[Opening Task input section]

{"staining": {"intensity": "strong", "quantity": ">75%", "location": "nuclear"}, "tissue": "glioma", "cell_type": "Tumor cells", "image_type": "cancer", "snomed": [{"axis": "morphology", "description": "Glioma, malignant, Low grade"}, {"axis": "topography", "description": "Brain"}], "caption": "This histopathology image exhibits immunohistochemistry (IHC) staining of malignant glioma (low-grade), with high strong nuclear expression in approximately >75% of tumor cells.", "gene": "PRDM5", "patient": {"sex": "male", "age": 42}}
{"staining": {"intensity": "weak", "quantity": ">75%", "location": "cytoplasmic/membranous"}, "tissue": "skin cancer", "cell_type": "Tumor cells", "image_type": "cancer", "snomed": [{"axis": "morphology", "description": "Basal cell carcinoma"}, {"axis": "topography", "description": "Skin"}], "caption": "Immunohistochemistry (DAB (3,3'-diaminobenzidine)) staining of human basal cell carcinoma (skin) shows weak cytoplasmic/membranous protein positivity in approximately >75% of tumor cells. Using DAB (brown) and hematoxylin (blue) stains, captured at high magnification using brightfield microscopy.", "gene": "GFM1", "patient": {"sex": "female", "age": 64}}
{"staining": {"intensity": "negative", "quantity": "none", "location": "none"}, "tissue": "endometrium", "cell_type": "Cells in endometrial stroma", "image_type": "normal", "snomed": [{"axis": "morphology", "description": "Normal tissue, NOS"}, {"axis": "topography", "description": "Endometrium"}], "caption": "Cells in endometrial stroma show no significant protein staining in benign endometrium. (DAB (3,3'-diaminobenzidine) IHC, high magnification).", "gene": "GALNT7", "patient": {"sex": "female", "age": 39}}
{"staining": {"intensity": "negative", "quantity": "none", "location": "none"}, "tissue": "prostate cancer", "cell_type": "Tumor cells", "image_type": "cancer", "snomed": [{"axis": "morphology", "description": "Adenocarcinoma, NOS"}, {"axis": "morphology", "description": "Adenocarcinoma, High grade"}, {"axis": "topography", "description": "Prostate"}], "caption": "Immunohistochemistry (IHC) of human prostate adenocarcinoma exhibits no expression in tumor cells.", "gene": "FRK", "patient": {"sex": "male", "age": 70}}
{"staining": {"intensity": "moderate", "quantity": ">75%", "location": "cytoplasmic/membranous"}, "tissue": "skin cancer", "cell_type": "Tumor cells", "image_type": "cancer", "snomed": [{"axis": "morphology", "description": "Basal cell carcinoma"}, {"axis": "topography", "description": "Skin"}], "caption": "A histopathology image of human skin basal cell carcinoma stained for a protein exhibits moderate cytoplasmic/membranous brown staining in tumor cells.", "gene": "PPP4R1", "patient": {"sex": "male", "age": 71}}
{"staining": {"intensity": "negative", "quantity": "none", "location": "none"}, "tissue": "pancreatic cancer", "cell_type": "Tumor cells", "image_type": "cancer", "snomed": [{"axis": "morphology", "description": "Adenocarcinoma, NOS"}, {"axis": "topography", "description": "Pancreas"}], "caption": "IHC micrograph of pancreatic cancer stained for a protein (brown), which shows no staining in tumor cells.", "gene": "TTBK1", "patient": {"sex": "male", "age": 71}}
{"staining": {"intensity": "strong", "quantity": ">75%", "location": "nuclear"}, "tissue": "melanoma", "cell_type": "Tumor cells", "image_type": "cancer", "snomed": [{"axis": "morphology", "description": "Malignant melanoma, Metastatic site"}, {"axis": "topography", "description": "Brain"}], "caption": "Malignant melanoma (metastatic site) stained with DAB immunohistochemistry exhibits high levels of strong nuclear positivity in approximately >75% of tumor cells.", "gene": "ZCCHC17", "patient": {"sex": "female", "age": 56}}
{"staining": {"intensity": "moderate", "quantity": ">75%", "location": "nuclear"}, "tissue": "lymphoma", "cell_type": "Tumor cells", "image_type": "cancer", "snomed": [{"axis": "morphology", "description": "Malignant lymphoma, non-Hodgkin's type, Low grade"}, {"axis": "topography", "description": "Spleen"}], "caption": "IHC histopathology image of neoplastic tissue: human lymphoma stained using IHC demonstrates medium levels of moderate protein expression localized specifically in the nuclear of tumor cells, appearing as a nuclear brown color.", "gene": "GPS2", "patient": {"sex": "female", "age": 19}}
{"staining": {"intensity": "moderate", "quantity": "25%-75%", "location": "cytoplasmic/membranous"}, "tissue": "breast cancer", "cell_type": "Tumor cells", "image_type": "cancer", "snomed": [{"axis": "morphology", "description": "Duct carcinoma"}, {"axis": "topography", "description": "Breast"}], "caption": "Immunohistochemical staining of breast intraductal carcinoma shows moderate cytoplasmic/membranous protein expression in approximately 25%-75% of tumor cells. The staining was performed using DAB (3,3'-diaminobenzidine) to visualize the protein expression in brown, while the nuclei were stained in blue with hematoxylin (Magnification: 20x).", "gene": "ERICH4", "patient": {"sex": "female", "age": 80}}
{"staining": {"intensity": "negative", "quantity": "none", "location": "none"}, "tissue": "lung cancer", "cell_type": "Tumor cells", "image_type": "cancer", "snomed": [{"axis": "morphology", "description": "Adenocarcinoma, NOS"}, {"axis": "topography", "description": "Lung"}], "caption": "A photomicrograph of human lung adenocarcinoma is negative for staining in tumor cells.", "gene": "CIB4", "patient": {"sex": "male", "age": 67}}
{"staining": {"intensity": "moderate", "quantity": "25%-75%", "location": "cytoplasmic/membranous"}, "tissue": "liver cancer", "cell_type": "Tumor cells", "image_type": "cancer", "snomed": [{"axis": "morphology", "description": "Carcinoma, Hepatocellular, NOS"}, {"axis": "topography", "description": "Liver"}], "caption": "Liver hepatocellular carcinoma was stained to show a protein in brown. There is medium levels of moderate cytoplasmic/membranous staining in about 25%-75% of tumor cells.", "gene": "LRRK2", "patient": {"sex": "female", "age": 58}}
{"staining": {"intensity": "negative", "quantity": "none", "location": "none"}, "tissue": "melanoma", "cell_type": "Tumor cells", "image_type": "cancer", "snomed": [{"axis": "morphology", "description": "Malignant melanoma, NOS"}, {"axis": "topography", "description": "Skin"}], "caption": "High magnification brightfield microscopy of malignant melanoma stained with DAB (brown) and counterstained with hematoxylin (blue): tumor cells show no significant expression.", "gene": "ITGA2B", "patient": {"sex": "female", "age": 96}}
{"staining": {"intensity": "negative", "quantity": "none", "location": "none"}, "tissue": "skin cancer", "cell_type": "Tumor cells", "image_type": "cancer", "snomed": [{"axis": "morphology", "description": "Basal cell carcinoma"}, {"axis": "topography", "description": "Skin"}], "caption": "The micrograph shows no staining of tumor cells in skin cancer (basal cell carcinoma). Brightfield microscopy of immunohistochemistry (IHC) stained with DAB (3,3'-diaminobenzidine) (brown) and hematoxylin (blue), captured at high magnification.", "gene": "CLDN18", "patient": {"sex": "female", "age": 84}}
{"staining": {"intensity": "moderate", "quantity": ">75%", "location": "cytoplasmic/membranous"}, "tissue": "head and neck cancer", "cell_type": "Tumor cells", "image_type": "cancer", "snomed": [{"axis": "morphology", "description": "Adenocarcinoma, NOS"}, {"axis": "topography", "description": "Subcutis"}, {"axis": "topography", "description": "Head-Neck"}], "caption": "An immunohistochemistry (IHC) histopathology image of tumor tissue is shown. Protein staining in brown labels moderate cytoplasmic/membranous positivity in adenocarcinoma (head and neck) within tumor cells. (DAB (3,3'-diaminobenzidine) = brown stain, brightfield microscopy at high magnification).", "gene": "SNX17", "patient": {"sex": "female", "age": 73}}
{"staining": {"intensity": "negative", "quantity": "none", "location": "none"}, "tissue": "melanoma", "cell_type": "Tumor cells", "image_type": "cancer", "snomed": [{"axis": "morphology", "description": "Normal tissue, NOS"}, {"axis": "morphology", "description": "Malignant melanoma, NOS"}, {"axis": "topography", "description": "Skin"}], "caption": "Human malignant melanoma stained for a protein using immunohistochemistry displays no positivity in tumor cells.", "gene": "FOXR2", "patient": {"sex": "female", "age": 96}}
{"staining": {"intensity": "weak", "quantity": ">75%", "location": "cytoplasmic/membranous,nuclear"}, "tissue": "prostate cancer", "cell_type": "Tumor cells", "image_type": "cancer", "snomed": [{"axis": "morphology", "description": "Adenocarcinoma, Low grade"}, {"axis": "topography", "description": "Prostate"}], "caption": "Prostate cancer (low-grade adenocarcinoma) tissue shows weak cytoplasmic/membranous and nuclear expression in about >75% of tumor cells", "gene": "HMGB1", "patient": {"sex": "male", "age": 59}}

[Closing Task input section]

Find how many lines in the material hold the word "prostate" and state that number alone.

2